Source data

----

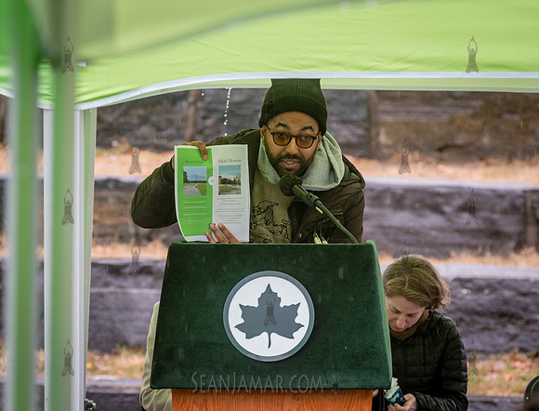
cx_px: 261
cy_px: 210
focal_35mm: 236
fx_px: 3691
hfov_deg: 8.4
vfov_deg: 6.4
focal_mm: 185
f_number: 5.6
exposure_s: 1/250
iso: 640
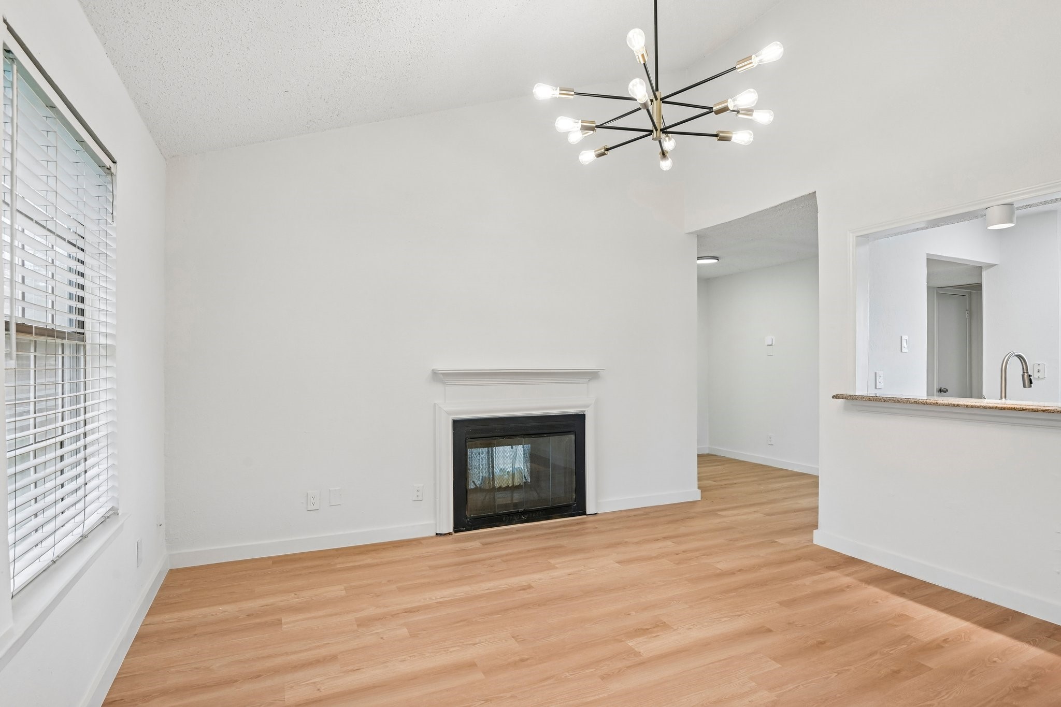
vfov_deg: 67.4
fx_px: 530
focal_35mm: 18
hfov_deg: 90.0
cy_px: 354
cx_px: 530
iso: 400
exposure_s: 1/60
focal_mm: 18
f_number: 8
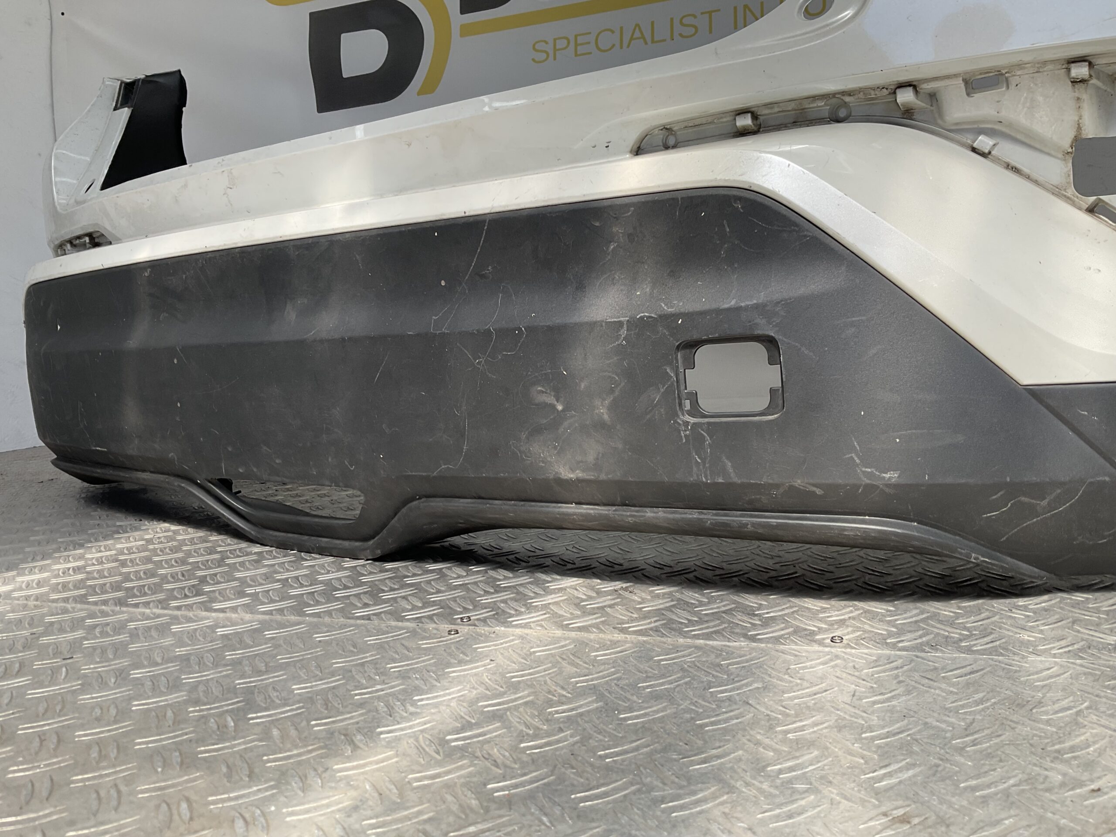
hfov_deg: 61.7
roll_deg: +2.1
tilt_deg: -6.4
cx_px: 558
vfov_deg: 48.2
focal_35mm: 29
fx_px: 935
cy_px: 418
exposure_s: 1/556
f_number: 1.8
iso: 16
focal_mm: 3
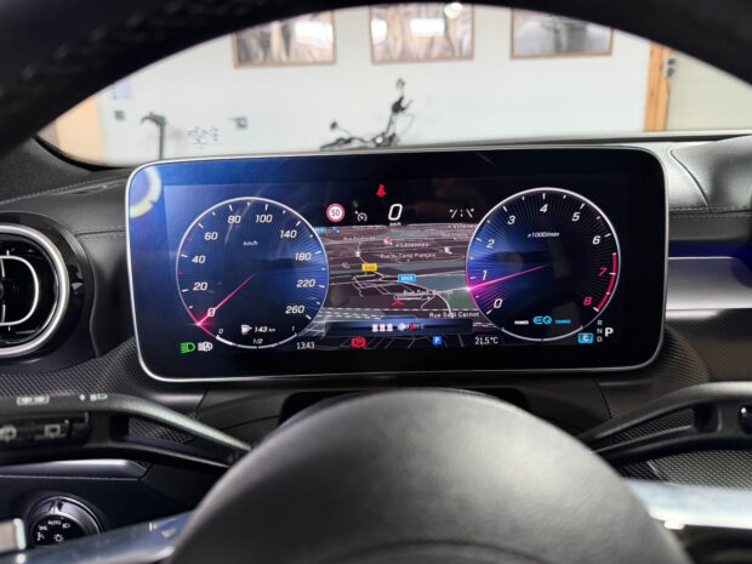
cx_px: 376
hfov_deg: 71.6
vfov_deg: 56.8
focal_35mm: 24
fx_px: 521
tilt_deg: -17.3
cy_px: 282
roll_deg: +1.7
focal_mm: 6.76
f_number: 1.78
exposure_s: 1/50
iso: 400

----

- _YOUR ASSIGNMENT_
What comes back should match the records exactly, minus any pictures.

- _EXPECTED ANSWER_
cx_px: 261
cy_px: 210
focal_35mm: 236
fx_px: 3691
hfov_deg: 8.4
vfov_deg: 6.4
focal_mm: 185
f_number: 5.6
exposure_s: 1/250
iso: 640
vfov_deg: 67.4
fx_px: 530
focal_35mm: 18
hfov_deg: 90.0
cy_px: 354
cx_px: 530
iso: 400
exposure_s: 1/60
focal_mm: 18
f_number: 8
hfov_deg: 61.7
roll_deg: +2.1
tilt_deg: -6.4
cx_px: 558
vfov_deg: 48.2
focal_35mm: 29
fx_px: 935
cy_px: 418
exposure_s: 1/556
f_number: 1.8
iso: 16
focal_mm: 3
cx_px: 376
hfov_deg: 71.6
vfov_deg: 56.8
focal_35mm: 24
fx_px: 521
tilt_deg: -17.3
cy_px: 282
roll_deg: +1.7
focal_mm: 6.76
f_number: 1.78
exposure_s: 1/50
iso: 400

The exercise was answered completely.